• EXTRACTED RECORDS

----------

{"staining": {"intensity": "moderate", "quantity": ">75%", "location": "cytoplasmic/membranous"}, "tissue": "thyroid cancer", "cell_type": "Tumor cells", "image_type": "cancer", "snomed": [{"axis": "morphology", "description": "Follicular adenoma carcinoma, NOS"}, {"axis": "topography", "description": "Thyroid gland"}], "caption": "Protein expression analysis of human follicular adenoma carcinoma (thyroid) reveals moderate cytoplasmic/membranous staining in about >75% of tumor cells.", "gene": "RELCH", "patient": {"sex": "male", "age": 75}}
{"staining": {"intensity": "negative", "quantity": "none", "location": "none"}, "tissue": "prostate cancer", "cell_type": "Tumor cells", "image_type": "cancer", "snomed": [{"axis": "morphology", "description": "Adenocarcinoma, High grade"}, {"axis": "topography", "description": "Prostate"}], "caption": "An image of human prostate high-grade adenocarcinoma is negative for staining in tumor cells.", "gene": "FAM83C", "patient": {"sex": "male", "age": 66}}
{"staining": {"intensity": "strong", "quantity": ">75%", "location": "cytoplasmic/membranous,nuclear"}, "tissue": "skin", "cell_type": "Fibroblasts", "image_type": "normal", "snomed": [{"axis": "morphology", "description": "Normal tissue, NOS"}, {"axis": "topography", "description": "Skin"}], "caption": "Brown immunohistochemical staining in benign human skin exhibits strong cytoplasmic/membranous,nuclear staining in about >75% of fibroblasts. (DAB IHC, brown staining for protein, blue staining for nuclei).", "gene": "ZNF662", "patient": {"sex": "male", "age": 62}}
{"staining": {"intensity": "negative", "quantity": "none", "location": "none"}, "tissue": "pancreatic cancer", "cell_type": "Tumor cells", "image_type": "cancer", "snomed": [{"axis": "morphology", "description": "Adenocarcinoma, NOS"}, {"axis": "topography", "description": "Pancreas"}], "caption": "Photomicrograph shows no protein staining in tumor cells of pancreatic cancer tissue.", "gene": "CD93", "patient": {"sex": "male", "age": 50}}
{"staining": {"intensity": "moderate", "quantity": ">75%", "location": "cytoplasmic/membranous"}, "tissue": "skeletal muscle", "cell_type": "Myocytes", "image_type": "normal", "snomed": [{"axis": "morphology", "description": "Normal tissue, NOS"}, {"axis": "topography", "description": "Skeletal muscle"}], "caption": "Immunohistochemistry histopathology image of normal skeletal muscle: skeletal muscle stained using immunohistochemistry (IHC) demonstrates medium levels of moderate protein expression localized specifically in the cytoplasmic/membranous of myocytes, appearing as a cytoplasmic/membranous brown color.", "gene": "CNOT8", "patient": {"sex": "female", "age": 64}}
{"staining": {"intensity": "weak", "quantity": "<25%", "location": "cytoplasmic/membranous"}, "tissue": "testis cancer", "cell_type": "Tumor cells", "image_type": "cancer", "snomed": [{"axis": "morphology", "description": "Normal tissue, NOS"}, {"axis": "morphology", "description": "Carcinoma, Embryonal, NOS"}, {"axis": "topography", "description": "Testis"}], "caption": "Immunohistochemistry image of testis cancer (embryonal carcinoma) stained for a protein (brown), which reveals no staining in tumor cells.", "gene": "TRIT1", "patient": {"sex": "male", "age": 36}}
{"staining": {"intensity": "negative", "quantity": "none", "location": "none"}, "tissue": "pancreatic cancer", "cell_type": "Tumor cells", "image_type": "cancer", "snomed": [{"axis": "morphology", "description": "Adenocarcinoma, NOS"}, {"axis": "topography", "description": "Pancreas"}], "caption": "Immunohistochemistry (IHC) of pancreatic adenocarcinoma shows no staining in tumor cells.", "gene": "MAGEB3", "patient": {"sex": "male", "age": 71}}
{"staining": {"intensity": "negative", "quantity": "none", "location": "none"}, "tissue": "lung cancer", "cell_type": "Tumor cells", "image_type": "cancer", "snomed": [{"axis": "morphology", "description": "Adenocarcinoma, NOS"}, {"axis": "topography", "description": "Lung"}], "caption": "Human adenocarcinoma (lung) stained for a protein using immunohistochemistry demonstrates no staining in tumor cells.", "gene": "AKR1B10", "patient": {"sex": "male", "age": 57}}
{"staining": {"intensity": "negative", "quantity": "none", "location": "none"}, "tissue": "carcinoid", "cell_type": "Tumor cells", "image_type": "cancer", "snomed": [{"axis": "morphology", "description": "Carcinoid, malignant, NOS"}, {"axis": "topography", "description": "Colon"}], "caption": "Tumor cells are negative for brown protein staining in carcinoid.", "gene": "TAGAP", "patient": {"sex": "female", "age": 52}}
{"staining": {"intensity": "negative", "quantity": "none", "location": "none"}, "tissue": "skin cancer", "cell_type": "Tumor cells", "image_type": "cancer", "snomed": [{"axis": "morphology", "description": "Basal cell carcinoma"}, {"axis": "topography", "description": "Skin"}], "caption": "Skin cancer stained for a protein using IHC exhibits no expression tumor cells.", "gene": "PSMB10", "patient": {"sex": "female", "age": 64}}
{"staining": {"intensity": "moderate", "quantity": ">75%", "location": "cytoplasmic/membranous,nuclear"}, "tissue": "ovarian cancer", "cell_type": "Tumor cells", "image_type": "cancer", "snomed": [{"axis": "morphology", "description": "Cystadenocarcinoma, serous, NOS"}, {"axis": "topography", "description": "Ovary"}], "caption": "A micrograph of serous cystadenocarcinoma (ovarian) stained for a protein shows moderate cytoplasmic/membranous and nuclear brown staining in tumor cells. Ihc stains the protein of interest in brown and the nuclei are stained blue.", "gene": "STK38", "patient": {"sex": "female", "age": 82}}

----------

• WHAT TO DO
The material above should be returned exactly, in full.

• SOLUTION BELOW
{"staining": {"intensity": "moderate", "quantity": ">75%", "location": "cytoplasmic/membranous"}, "tissue": "thyroid cancer", "cell_type": "Tumor cells", "image_type": "cancer", "snomed": [{"axis": "morphology", "description": "Follicular adenoma carcinoma, NOS"}, {"axis": "topography", "description": "Thyroid gland"}], "caption": "Protein expression analysis of human follicular adenoma carcinoma (thyroid) reveals moderate cytoplasmic/membranous staining in about >75% of tumor cells.", "gene": "RELCH", "patient": {"sex": "male", "age": 75}}
{"staining": {"intensity": "negative", "quantity": "none", "location": "none"}, "tissue": "prostate cancer", "cell_type": "Tumor cells", "image_type": "cancer", "snomed": [{"axis": "morphology", "description": "Adenocarcinoma, High grade"}, {"axis": "topography", "description": "Prostate"}], "caption": "An image of human prostate high-grade adenocarcinoma is negative for staining in tumor cells.", "gene": "FAM83C", "patient": {"sex": "male", "age": 66}}
{"staining": {"intensity": "strong", "quantity": ">75%", "location": "cytoplasmic/membranous,nuclear"}, "tissue": "skin", "cell_type": "Fibroblasts", "image_type": "normal", "snomed": [{"axis": "morphology", "description": "Normal tissue, NOS"}, {"axis": "topography", "description": "Skin"}], "caption": "Brown immunohistochemical staining in benign human skin exhibits strong cytoplasmic/membranous,nuclear staining in about >75% of fibroblasts. (DAB IHC, brown staining for protein, blue staining for nuclei).", "gene": "ZNF662", "patient": {"sex": "male", "age": 62}}
{"staining": {"intensity": "negative", "quantity": "none", "location": "none"}, "tissue": "pancreatic cancer", "cell_type": "Tumor cells", "image_type": "cancer", "snomed": [{"axis": "morphology", "description": "Adenocarcinoma, NOS"}, {"axis": "topography", "description": "Pancreas"}], "caption": "Photomicrograph shows no protein staining in tumor cells of pancreatic cancer tissue.", "gene": "CD93", "patient": {"sex": "male", "age": 50}}
{"staining": {"intensity": "moderate", "quantity": ">75%", "location": "cytoplasmic/membranous"}, "tissue": "skeletal muscle", "cell_type": "Myocytes", "image_type": "normal", "snomed": [{"axis": "morphology", "description": "Normal tissue, NOS"}, {"axis": "topography", "description": "Skeletal muscle"}], "caption": "Immunohistochemistry histopathology image of normal skeletal muscle: skeletal muscle stained using immunohistochemistry (IHC) demonstrates medium levels of moderate protein expression localized specifically in the cytoplasmic/membranous of myocytes, appearing as a cytoplasmic/membranous brown color.", "gene": "CNOT8", "patient": {"sex": "female", "age": 64}}
{"staining": {"intensity": "weak", "quantity": "<25%", "location": "cytoplasmic/membranous"}, "tissue": "testis cancer", "cell_type": "Tumor cells", "image_type": "cancer", "snomed": [{"axis": "morphology", "description": "Normal tissue, NOS"}, {"axis": "morphology", "description": "Carcinoma, Embryonal, NOS"}, {"axis": "topography", "description": "Testis"}], "caption": "Immunohistochemistry image of testis cancer (embryonal carcinoma) stained for a protein (brown), which reveals no staining in tumor cells.", "gene": "TRIT1", "patient": {"sex": "male", "age": 36}}
{"staining": {"intensity": "negative", "quantity": "none", "location": "none"}, "tissue": "pancreatic cancer", "cell_type": "Tumor cells", "image_type": "cancer", "snomed": [{"axis": "morphology", "description": "Adenocarcinoma, NOS"}, {"axis": "topography", "description": "Pancreas"}], "caption": "Immunohistochemistry (IHC) of pancreatic adenocarcinoma shows no staining in tumor cells.", "gene": "MAGEB3", "patient": {"sex": "male", "age": 71}}
{"staining": {"intensity": "negative", "quantity": "none", "location": "none"}, "tissue": "lung cancer", "cell_type": "Tumor cells", "image_type": "cancer", "snomed": [{"axis": "morphology", "description": "Adenocarcinoma, NOS"}, {"axis": "topography", "description": "Lung"}], "caption": "Human adenocarcinoma (lung) stained for a protein using immunohistochemistry demonstrates no staining in tumor cells.", "gene": "AKR1B10", "patient": {"sex": "male", "age": 57}}
{"staining": {"intensity": "negative", "quantity": "none", "location": "none"}, "tissue": "carcinoid", "cell_type": "Tumor cells", "image_type": "cancer", "snomed": [{"axis": "morphology", "description": "Carcinoid, malignant, NOS"}, {"axis": "topography", "description": "Colon"}], "caption": "Tumor cells are negative for brown protein staining in carcinoid.", "gene": "TAGAP", "patient": {"sex": "female", "age": 52}}
{"staining": {"intensity": "negative", "quantity": "none", "location": "none"}, "tissue": "skin cancer", "cell_type": "Tumor cells", "image_type": "cancer", "snomed": [{"axis": "morphology", "description": "Basal cell carcinoma"}, {"axis": "topography", "description": "Skin"}], "caption": "Skin cancer stained for a protein using IHC exhibits no expression tumor cells.", "gene": "PSMB10", "patient": {"sex": "female", "age": 64}}
{"staining": {"intensity": "moderate", "quantity": ">75%", "location": "cytoplasmic/membranous,nuclear"}, "tissue": "ovarian cancer", "cell_type": "Tumor cells", "image_type": "cancer", "snomed": [{"axis": "morphology", "description": "Cystadenocarcinoma, serous, NOS"}, {"axis": "topography", "description": "Ovary"}], "caption": "A micrograph of serous cystadenocarcinoma (ovarian) stained for a protein shows moderate cytoplasmic/membranous and nuclear brown staining in tumor cells. Ihc stains the protein of interest in brown and the nuclei are stained blue.", "gene": "STK38", "patient": {"sex": "female", "age": 82}}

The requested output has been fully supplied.